Cells, Genes, Bionic Eyes and Robots – Transformations in Retinal Therapy

The past 10 years have seen true transformations in the tools available to retinal specialists.  Following earlier imaging and pharmacological advances, the arrival of new modalities of treatment will mean conditions that have previously been untreatable will now begin to be addressed.

Molecular advances and a better understanding of cell biology have led to a consolidation of the promising results and safety assurances of early trials in gene therapy and seen a significant application to the retina.  The original RPE65 gene therapy trial and the subsequent choroideraemia trials will be discussed as an example of this powerful new tool. Similarly, a greater understanding of cellular development biology and advancement in stem cell technology has led to the creation of stable and safe stem cell sources.  These include human embryonic stem cells (HESC) as well as adult sources. The challenge more recently has been to transform these stem cells into differentiated cells that are useful for transplantation in disease. Recent publications have shown that it is possible to consistently differentiate all layers of the retina and the RPE from stem cell sources. The main advantage of using a stem cell source is that there is an infinite capacity to reproduce and therefore an infinite capacity to produce cells for transplantation.  The availability of retinal cells for transplantation will revolutionise the many diseases that lead to cell loss and which has, to date, rendered then untreatable.

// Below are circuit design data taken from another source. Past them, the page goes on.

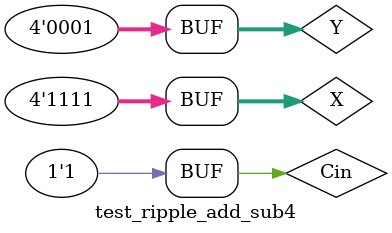
<source format=v>
`timescale 1ns / 1ps


module test_ripple_add_sub4;

    // Inputs
    reg [3:0] X, Y;
    reg Cin;

    // Outputs
    wire Cout;
    wire [3:0] S;

    // Instantiate the module
    ripple_add_sub4 uut (
        .X(X),
        .Y(Y),
        .Cin(Cin),
        .Cout(Cout),
        .S(S)
    );

    initial begin
        X = 4'b0000; Y = 4'b0001; Cin = 0; #10;
        X = 4'b1000; Y = 4'b0001; Cin = 0; #10;
        X = 4'b1000; Y = 4'b1100; Cin = 0; #10;

        X = 4'b0001; Y = 4'b0001; Cin = 1; #10;
        X = 4'b0000; Y = 4'b0100; Cin = 1; #10; 
        X = 4'b1001; Y = 4'b1000; Cin = 1; #10;
        X = 4'b1111; Y = 4'b0001; Cin = 1; #10;


    end

    always @(X, Y, Cin) begin
        #1;

        $display("X=%b, Y=%b, Cin=%b, S=%b, Cout=%b", X, Y, Cin, S, Cout);
    end
endmodule

</source>
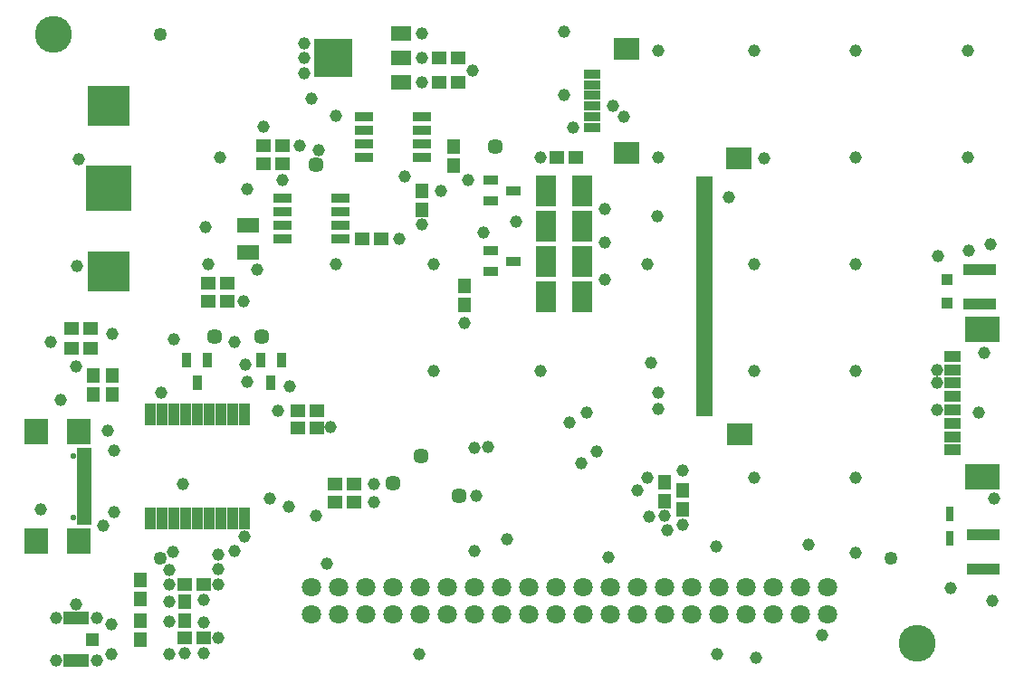
<source format=gbr>
G04 DesignSpark PCB PRO Gerber Version 10.0 Build 5299*
G04 #@! TF.Part,Single*
G04 #@! TF.FileFunction,Soldermask,Bot*
G04 #@! TF.FilePolarity,Negative*
%FSLAX35Y35*%
%MOIN*%
G04 #@! TA.AperFunction,SMDPad,CuDef*
%ADD77R,0.02969X0.05232*%
%ADD16R,0.03559X0.05724*%
%ADD14R,0.04150X0.08087*%
%ADD18R,0.04937X0.05291*%
%ADD22R,0.07300X0.11200*%
%ADD72R,0.08874X0.09583*%
%ADD76R,0.04150X0.04150*%
%ADD79R,0.16748X0.16748*%
G04 #@! TA.AperFunction,ComponentPad*
%ADD29C,0.02280*%
G04 #@! TA.AperFunction,ViaPad*
%ADD10C,0.04543*%
G04 #@! TA.AperFunction,WasherPad*
%ADD11C,0.04937*%
G04 #@! TA.AperFunction,SMDPad,CuDef*
%ADD15C,0.05724*%
G04 #@! TA.AperFunction,ComponentPad*
%ADD13C,0.07102*%
G04 #@! TA.AperFunction,WasherPad*
%ADD12C,0.13598*%
G04 #@! TA.AperFunction,SMDPad,CuDef*
%ADD28R,0.05528X0.02181*%
%ADD21R,0.06118X0.02181*%
%ADD71R,0.06118X0.03362*%
%ADD23R,0.05724X0.03559*%
%ADD24R,0.07004X0.03559*%
%ADD26R,0.06118X0.04150*%
%ADD75R,0.12063X0.04465*%
%ADD70R,0.05134X0.04937*%
%ADD17R,0.05291X0.04937*%
%ADD19R,0.09661X0.05134*%
%ADD25R,0.08480X0.05331*%
%ADD73R,0.07299X0.05724*%
%ADD20R,0.09661X0.08087*%
%ADD27R,0.12811X0.09268*%
%ADD74R,0.13992X0.13992*%
%ADD78R,0.15173X0.14780*%
G04 #@! TD.AperFunction*
X0Y0D02*
D02*
D10*
X17035Y67717D03*
X20579Y129134D03*
X22547Y11811D03*
Y27559D03*
X24122Y107874D03*
X30028Y32677D03*
Y120079D03*
X30421Y157087D03*
X30815Y196457D03*
X37508Y11811D03*
Y27559D03*
X39870Y61417D03*
X41445Y96457D03*
X43020Y14173D03*
Y25197D03*
X43413Y132283D03*
X43807Y66535D03*
Y89370D03*
X61130Y110630D03*
X64279Y14173D03*
Y26378D03*
Y33465D03*
Y39764D03*
Y45276D03*
X65460Y51969D03*
X65854Y130315D03*
X69398Y76772D03*
X69791Y14567D03*
X76878D03*
Y25984D03*
Y34252D03*
X77665Y171654D03*
X78496Y157874D03*
X82389Y20079D03*
Y39764D03*
Y45669D03*
Y50788D03*
X82783Y197244D03*
X88295Y52363D03*
X88295Y129134D03*
X91445Y144094D03*
X91838Y57481D03*
X92232Y120866D03*
X93020Y114567D03*
Y185433D03*
X96563Y155906D03*
X98969Y208661D03*
X101287Y71654D03*
X104394Y103937D03*
X106012Y188976D03*
X108374Y68504D03*
X108768Y112992D03*
X112311Y201575D03*
X113885Y228347D03*
Y233859D03*
Y239370D03*
X116642Y218898D03*
X118216Y65355D03*
X119398Y200000D03*
X122153Y47638D03*
X123728Y98031D03*
X125697Y157874D03*
Y212598D03*
X139476Y70079D03*
Y76772D03*
X148925Y167323D03*
X150894Y190157D03*
X156405Y14174D03*
X157193Y172441D03*
Y224803D03*
Y233858D03*
Y242913D03*
X161524Y118504D03*
Y157874D03*
X164280Y185039D03*
X172941Y136221D03*
X174122Y188976D03*
X176091Y229134D03*
X176484Y52363D03*
Y90158D03*
X177271Y72441D03*
X180028Y169685D03*
X181602Y90551D03*
X188689Y56693D03*
X191839Y173622D03*
X200894Y118504D03*
Y197244D03*
X209555Y220079D03*
Y243701D03*
X211720Y99607D03*
X213098Y208268D03*
X215854Y84646D03*
X217823Y103150D03*
X221563Y88976D03*
X224516Y152362D03*
Y165748D03*
Y178346D03*
X226090Y50000D03*
X227665Y216142D03*
X231602Y212205D03*
X236618Y74410D03*
X240264Y79134D03*
Y157874D03*
X241051Y64961D03*
X241445Y121654D03*
X243807Y175591D03*
X244201Y104724D03*
Y110630D03*
Y197244D03*
Y236614D03*
X246563Y65355D03*
X247744Y59843D03*
X253256Y61811D03*
Y81890D03*
X265460Y53937D03*
X265854Y14174D03*
X270185Y182678D03*
X279634Y79134D03*
Y118504D03*
Y157874D03*
Y236614D03*
X280421Y12993D03*
X283177Y196851D03*
X299712Y54725D03*
X304437Y21260D03*
X317035Y51575D03*
X317035Y79134D03*
Y118504D03*
Y157874D03*
Y197244D03*
Y236614D03*
X346957Y104331D03*
Y114173D03*
Y118898D03*
X347350Y161024D03*
X352075Y38583D03*
X358374Y197244D03*
Y236614D03*
X358768Y162992D03*
X362311Y103150D03*
X364280Y125197D03*
X366642Y165354D03*
X367429Y33858D03*
X367823Y71654D03*
D02*
D11*
X60933Y49409D03*
X60933Y242717D03*
X329831Y49409D03*
D02*
D12*
X21759Y242520D03*
X339476Y18110D03*
D02*
D13*
X116618Y28859D03*
Y38859D03*
X126618Y28859D03*
Y38859D03*
X136618Y28859D03*
Y38859D03*
X146618Y28859D03*
Y38859D03*
X156618Y28859D03*
Y38859D03*
X166618Y28859D03*
Y38859D03*
X176618Y28859D03*
Y38859D03*
X186618Y28859D03*
Y38859D03*
X196618Y28859D03*
Y38859D03*
X206618Y28859D03*
Y38859D03*
X216618Y28859D03*
Y38859D03*
X226618Y28859D03*
Y38859D03*
X236618Y28859D03*
Y38859D03*
X246618Y28859D03*
Y38859D03*
X256618Y28859D03*
Y38859D03*
X266618Y28859D03*
Y38859D03*
X276618Y28859D03*
Y38859D03*
X286618Y28859D03*
Y38859D03*
X296618Y28859D03*
Y38859D03*
X306618Y28859D03*
Y38859D03*
D02*
D14*
X57193Y64370D03*
Y102559D03*
X61524Y64370D03*
Y102559D03*
X65854Y64370D03*
Y102559D03*
X70185Y64370D03*
Y102559D03*
X74516Y64370D03*
Y102559D03*
X78846Y64370D03*
Y102559D03*
X83177Y64370D03*
Y102559D03*
X87508Y64370D03*
Y102559D03*
X91839Y64370D03*
Y102559D03*
D02*
D15*
X80815Y131102D03*
X98138D03*
X118216Y194489D03*
X146563Y77166D03*
X156799Y87402D03*
X170972Y72441D03*
X184358Y201181D03*
D02*
D16*
X70736Y122638D03*
X74516Y114370D03*
X78295Y122638D03*
X97902D03*
X101681Y114370D03*
X105461Y122638D03*
D02*
D17*
X28102Y126772D03*
Y134252D03*
X35102Y126772D03*
Y134252D03*
X69834Y20079D03*
Y39764D03*
X76834Y20079D03*
Y39764D03*
X78496Y144094D03*
Y150787D03*
X85496Y144094D03*
Y150787D03*
X98969Y194882D03*
Y201575D03*
X105969Y194882D03*
Y201575D03*
X111567Y97638D03*
Y103937D03*
X118567Y97638D03*
Y103937D03*
X125346Y70079D03*
Y76772D03*
X132346Y70079D03*
Y76772D03*
X135189Y167323D03*
X142189D03*
X163535Y224803D03*
Y233858D03*
X170535Y224803D03*
Y233858D03*
X207039Y197244D03*
X214039D03*
D02*
D18*
X36327Y109886D03*
Y116886D03*
X43413Y109886D03*
Y116886D03*
X53649Y19729D03*
Y26729D03*
Y34689D03*
Y41689D03*
X69791Y26421D03*
Y33421D03*
X157193Y177996D03*
Y184996D03*
X169004Y194138D03*
Y201138D03*
X172941Y142957D03*
Y149957D03*
X246563Y70516D03*
Y77516D03*
X253256Y67717D03*
Y74717D03*
D02*
D19*
X30028Y11811D03*
Y27559D03*
D02*
D70*
X36031Y19685D03*
D02*
D71*
X219791Y208268D03*
Y212205D03*
Y216142D03*
Y220079D03*
Y224016D03*
Y227953D03*
D02*
D20*
X232587Y198819D03*
Y237402D03*
X273886Y196850D03*
X274122Y95276D03*
D02*
D21*
X261327Y102756D03*
Y104724D03*
Y106693D03*
Y108661D03*
Y110630D03*
Y112598D03*
Y114567D03*
Y116535D03*
Y118504D03*
Y120472D03*
Y122441D03*
Y124409D03*
Y126378D03*
Y128346D03*
Y130315D03*
Y132283D03*
Y134252D03*
Y136220D03*
Y138189D03*
Y140157D03*
Y142126D03*
Y144094D03*
Y146063D03*
Y148031D03*
Y150000D03*
Y151969D03*
Y153937D03*
Y155906D03*
Y157874D03*
Y159843D03*
Y161811D03*
Y163780D03*
Y165748D03*
Y167717D03*
Y169685D03*
Y171654D03*
Y173622D03*
Y175591D03*
Y177559D03*
Y179528D03*
Y181496D03*
Y183465D03*
Y185433D03*
Y187402D03*
Y189370D03*
D02*
D22*
X202855Y146063D03*
Y159055D03*
Y172047D03*
Y185039D03*
X216255Y146063D03*
Y159055D03*
Y172047D03*
Y185039D03*
D02*
D23*
X182587Y155276D03*
Y162835D03*
Y181260D03*
Y188819D03*
X190854Y159055D03*
Y185039D03*
D02*
D24*
X105965Y167303D03*
Y172303D03*
Y177303D03*
Y182303D03*
X127319Y167303D03*
Y172303D03*
Y177303D03*
Y182303D03*
X135886Y197224D03*
Y202224D03*
Y207224D03*
Y212224D03*
X157240Y197224D03*
Y202224D03*
Y207224D03*
Y212224D03*
D02*
D25*
X93413Y162402D03*
Y172244D03*
D02*
D26*
X352634Y89469D03*
Y94390D03*
Y99311D03*
Y104232D03*
Y109154D03*
Y114075D03*
Y118996D03*
Y123917D03*
D02*
D27*
X363461Y79429D03*
Y133957D03*
D02*
D28*
X33091Y62795D03*
Y63976D03*
Y65945D03*
Y67126D03*
Y69094D03*
Y71063D03*
Y73031D03*
Y75000D03*
Y76969D03*
Y78937D03*
Y80906D03*
Y82874D03*
Y84843D03*
Y86024D03*
Y87992D03*
Y89173D03*
D02*
D29*
X28858Y64606D03*
Y87362D03*
D02*
D72*
X15354Y55866D03*
Y96102D03*
X30827Y55866D03*
Y96102D03*
D02*
D73*
X149691Y224787D03*
Y233842D03*
Y242897D03*
D02*
D74*
X124494Y233842D03*
D02*
D75*
X362705Y143169D03*
Y156043D03*
X363886Y45531D03*
Y58406D03*
D02*
D76*
X350500Y143701D03*
Y152363D03*
D02*
D77*
X351681Y56890D03*
Y65945D03*
D02*
D78*
X41838Y155315D03*
Y216339D03*
D02*
D79*
Y185827D03*
X0Y0D02*
M02*

</source>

The advent of the artificial retina, in terms of technological advances, has gone from being fiction and experimental to a state where there are three devices with regulatory approval in Europe and one with US FDA approval.  These first-generation devices have many limitations in terms of replacing adequately the patients’ visual function but have without doubt shown the feasibility, safety and long-term stability of these devices in the context of severely damaged retinas.  As an engineering triumph and a technological advance in bio-electronic interfaces, they remain extra-ordinary and I will discuss their status and future.  Finally, the new frontier in retinal surgery is robotic-assisted surgery and independent instrument delivery systems for these exciting new biological treatment modalities.  I will introduce this area that is in its infancy but which will likely accelerate leading to change in the operating environment in a major way in the future.